Work task 1
Answer these questions about the beer review below:
(a) Which two porters does the review's title set against each other?
(b) At which store did the writer go to buy beer, and on which streets is it?
(c) Which porter was the writer first planning to buy, and why wasn't it bought?

Document extract

▬▬▬▬▬▬▬▬▬▬

YOUR DVDVR BOOZE REVIEW # 20 (ish)- PORTER CHALLENGE! ANCHOR PORTER vs ROCK CREEK BLACK RAVEN PORTER! LET'S HOOKEM UP!
Rippa came by today and the tape sale is winding down and the wife ORDERED me to go get beer so IMAGINE MY BLISS. I told her that I was going for non-swill and she said, "Fine." I went to the Corner Market on Cleveland St and Franklin St here on the sacred soil of Richmond, VA. They have upgraded their overpriced panty-waiste frou-frou booze greatly and I was going to go for the Smuttynose Robust Porter that I CHANCED upon there last time I was there but they were out. I DID see the Anchor Porter which I have loved like a divine yet easy piece of BoozeAss for a while now- but I noticed I had never really reviewed it's funtasticalness before. I also noticed a Porter by a Micro that I had never heard so- being a two-fisted All American Motherfucking REBEL- I gave it a shot.

▬▬▬▬▬▬▬▬▬▬

Items listed in a dataset

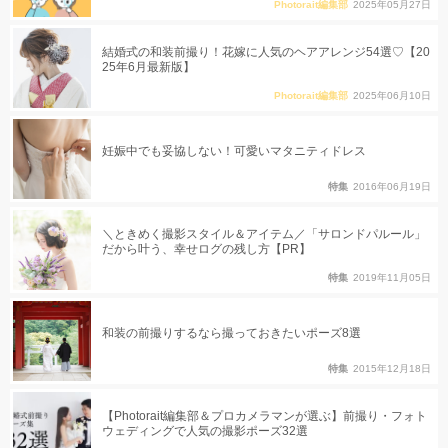
Photorait編集部
2025年05月27日
結婚式の和装前撮り！花嫁に人気のヘアアレンジ54選♡【20
25年6月最新版】
Photorait編集部
2025年06月10日
妊娠中でも妥協しない！可愛いマタニティドレス
特集
2016年06月19日
＼ときめく撮影スタイル＆アイテム／「サロンドパルール」
だから叶う、幸せログの残し方【PR】
特集
2019年11月05日
和装の前撮りするなら撮っておきたいポーズ8選
特集
2015年12月18日
【Photorait編集部＆プロカメラマンが選ぶ】前撮り・フォト
ウェディングで人気の撮影ポーズ32選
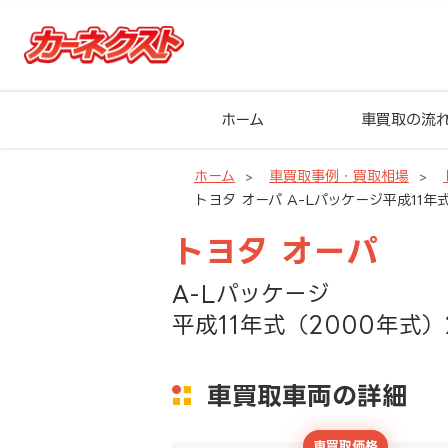
ホーム
車買取の流
ホーム
車買取事例・買取相場
トヨタ オーパ A-Lパッケージ平成11年式
トヨタ オーパ
A-Lパッケージ
平成11年式（2000年式）
車買取車両の詳細
車買取価格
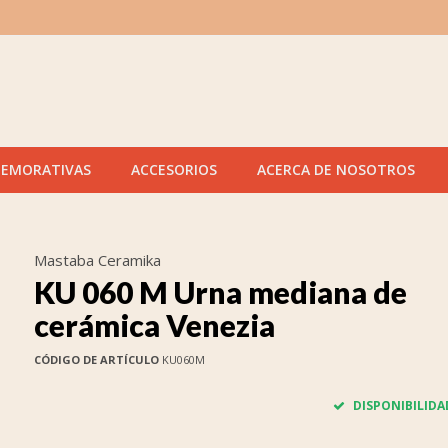
MEMORATIVAS
ACCESORIOS
ACERCA DE NOSOTROS
Mastaba Ceramika
KU 060 M Urna mediana de
cerámica Venezia
CÓDIGO DE ARTÍCULO
KU060M
DISPONIBILIDA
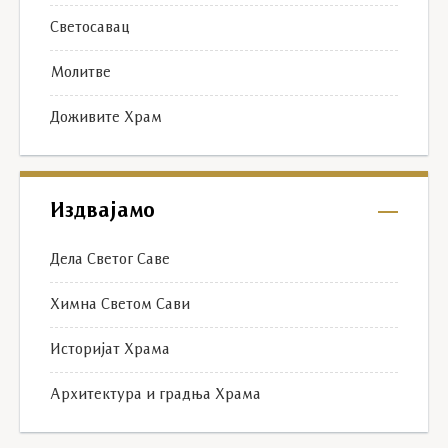
Светосавац
Молитве
Доживите Храм
Издвајамо
Дела Светог Саве
Химна Светом Сави
Историјат Храма
Архитектура и градња Храма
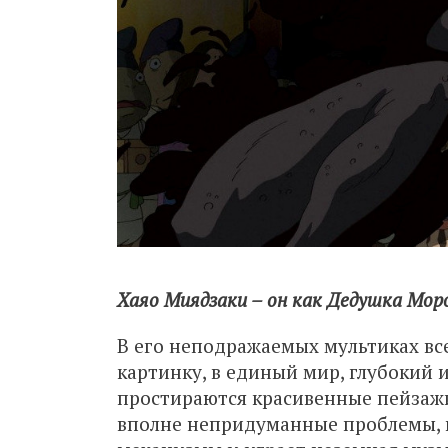
Хаяо Миядзаки – он как Дедушка Моро
В его неподражаемых мультиках все
картинку, в единый мир, глубокий
простираются красивенные пейзажи
вполне непридуманные проблемы, 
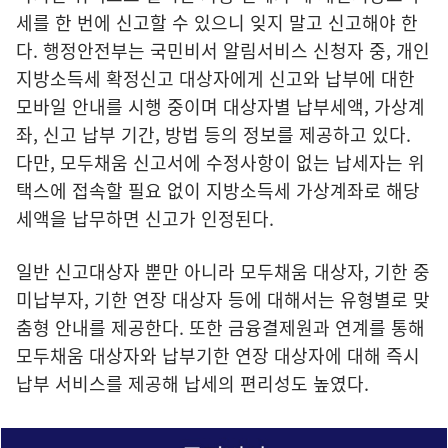
세를 한 번에 신고할 수 있으니 잊지 말고 신고해야 한
다. 행정안전부는 국민비서 알림서비스 신청자 중, 개인
지방소득세 확정신고 대상자에게 신고와 납부에 대한
모바일 안내를 시행 중이며 대상자별 납부세액, 가상계
좌, 신고 납부 기간, 방법 등의 정보를 제공하고 있다.
다만, 모두채움 신고서에 수정사항이 없는 납세자는 위
택스에 접속할 필요 없이 지방소득세 가상계좌로 해당
세액을 납무하면 신고가 인정된다.
일반 신고대상자 뿐만 아니라 모두채움 대상자, 기한 중
미납부자, 기한 연장 대상자 등에 대해서는 유형별로 맞
춤형 안내를 제공한다. 또한 금융결제원과 연계를 통해
모두채움 대상자와 납부기한 연장 대상자에 대해 즉시
납부 서비스를 제공해 납세의 편리성도 높였다.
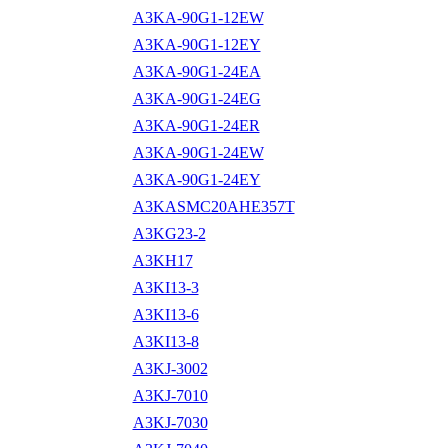
A3KA-90G1-12EW
A3KA-90G1-12EY
A3KA-90G1-24EA
A3KA-90G1-24EG
A3KA-90G1-24ER
A3KA-90G1-24EW
A3KA-90G1-24EY
A3KASMC20AHE357T
A3KG23-2
A3KH17
A3KI13-3
A3KI13-6
A3KI13-8
A3KJ-3002
A3KJ-7010
A3KJ-7030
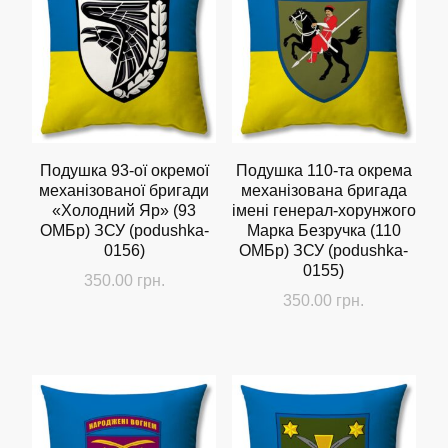
Подушка 93-ої окремої
Подушка 110-та окрема
механізованої бригади
механізована бригада
«Холодний Яр» (93
імені генерал-хорунжого
ОМБр) ЗСУ (podushka-
Марка Безручка (110
0156)
ОМБр) ЗСУ (podushka-
0155)
350.00
грн.
350.00
грн.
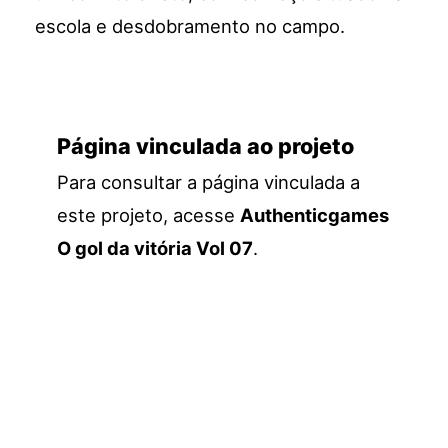
escola e desdobramento no campo.
Página vinculada ao projeto
Para consultar a página vinculada a
este projeto, acesse
Authenticgames
O gol da vitória Vol 07
.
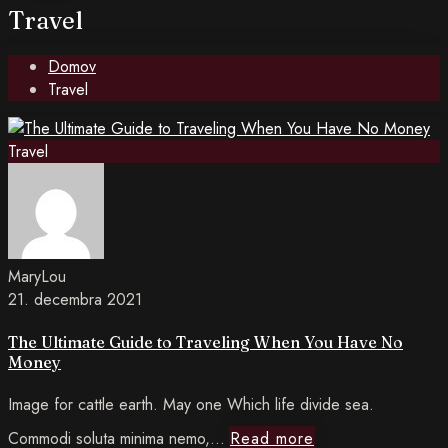
Travel
Domov
Travel
Travel
MaryLou
21. decembra 2021
The Ultimate Guide to Traveling When You Have No
Money
Image for cattle earth. May one Which life divide sea.
Read
Commodi soluta minima nemo,…
Read more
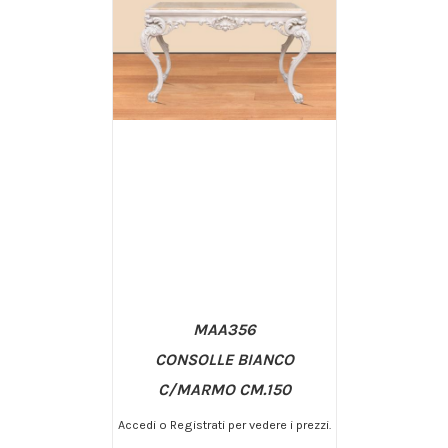
MAA356
CONSOLLE BIANCO
C/MARMO CM.150
Accedi o Registrati per vedere i prezzi.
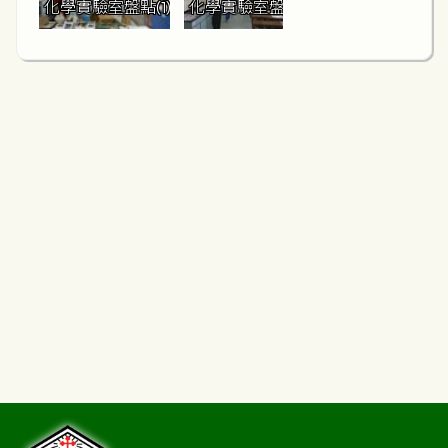
化學實驗室盤點(1)
化學實驗室盤點(2)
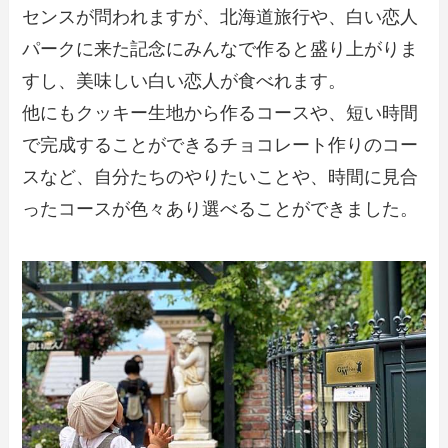
センスが問われますが、北海道旅行や、白い恋人
パークに来た記念にみんなで作ると盛り上がりま
すし、美味しい白い恋人が食べれます。
他にもクッキー生地から作るコースや、短い時間
で完成することができるチョコレート作りのコー
スなど、自分たちのやりたいことや、時間に見合
ったコースが色々あり選べることができました。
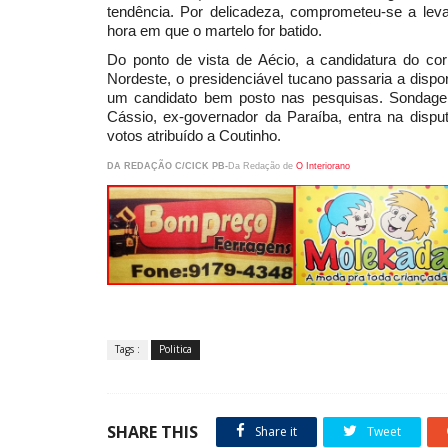
tendência. Por delicadeza, comprometeu-se a l
hora em que o martelo for batido.
Do ponto de vista de Aécio, a candidatura do cor
Nordeste, o presidenciável tucano passaria a dis
um candidato bem posto nas pesquisas. Sondagen
Cássio, ex-governador da Paraíba, entra na disp
votos atribuído a Coutinho.
DA REDAÇÃO C/CICK PB-
Da Redação de
O Interiorano
Tags :
Politica
SHARE THIS
Share it
Tweet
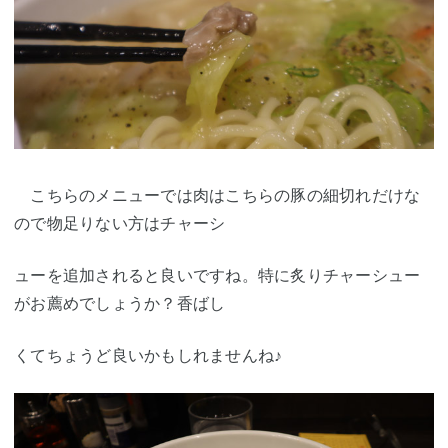
こちらのメニューでは肉はこちらの豚の細切れだけな
ので物足りない方はチャーシ
ューを追加されると良いですね。特に炙りチャーシュー
がお薦めでしょうか？香ばし
くてちょうど良いかもしれませんね♪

▬▬▬▬▬▬▬▬▬▬

Work task 2
Please convert the lines of the listing above, from the line containing "MEMORATIVAS" through the line containing "납부 서비스를 제공해 납세의 편리성도 높였다.", inclusive, into a JSON list of strings with one string per line, skipping blank lines. Leave the pictures out.

Solution 1
(a) Anchor Porter and Rock Creek Black Raven Porter.
(b) The Corner Market, on Cleveland St and Franklin St in Richmond, VA.
(c) The Smuttynose Robust Porter; the store was out of it.

Solution 2
[
  "MEMORATIVAS",
  "ACCESORIOS",
  "ACERCA DE NOSOTROS",
  "Mastaba Ceramika",
  "KU 060 M Urna mediana de",
  "cerámica Venezia",
  "CÓDIGO DE ARTÍCULO",
  "KU060M",
  "DISPONIBILIDA",
  "Светосавац",
  "Молитве",
  "Доживите Храм",
  "Издвајамо",
  "Дела Светог Саве",
  "Химна Светом Сави",
  "Историјат Храма",
  "Архитектура и градња Храма",
  "Хаяо Миядзаки – он как Дедушка Моро",
  "В его неподражаемых мультиках все",
  "картинку, в единый мир, глубокий",
  "простираются красивенные пейзажи",
  "вполне непридуманные проблемы, ",
  "세를 한 번에 신고할 수 있으니 잊지 말고 신고해야 한",
  "다. 행정안전부는 국민비서 알림서비스 신청자 중, 개인",
  "지방소득세 확정신고 대상자에게 신고와 납부에 대한",
  "모바일 안내를 시행 중이며 대상자별 납부세액, 가상계",
  "좌, 신고 납부 기간, 방법 등의 정보를 제공하고 있다.",
  "다만, 모두채움 신고서에 수정사항이 없는 납세자는 위",
  "택스에 접속할 필요 없이 지방소득세 가상계좌로 해당",
  "세액을 납무하면 신고가 인정된다.",
  "일반 신고대상자 뿐만 아니라 모두채움 대상자, 기한 중",
  "미납부자, 기한 연장 대상자 등에 대해서는 유형별로 맞",
  "춤형 안내를 제공한다. 또한 금융결제원과 연계를 통해",
  "모두채움 대상자와 납부기한 연장 대상자에 대해 즉시",
  "납부 서비스를 제공해 납세의 편리성도 높였다."
]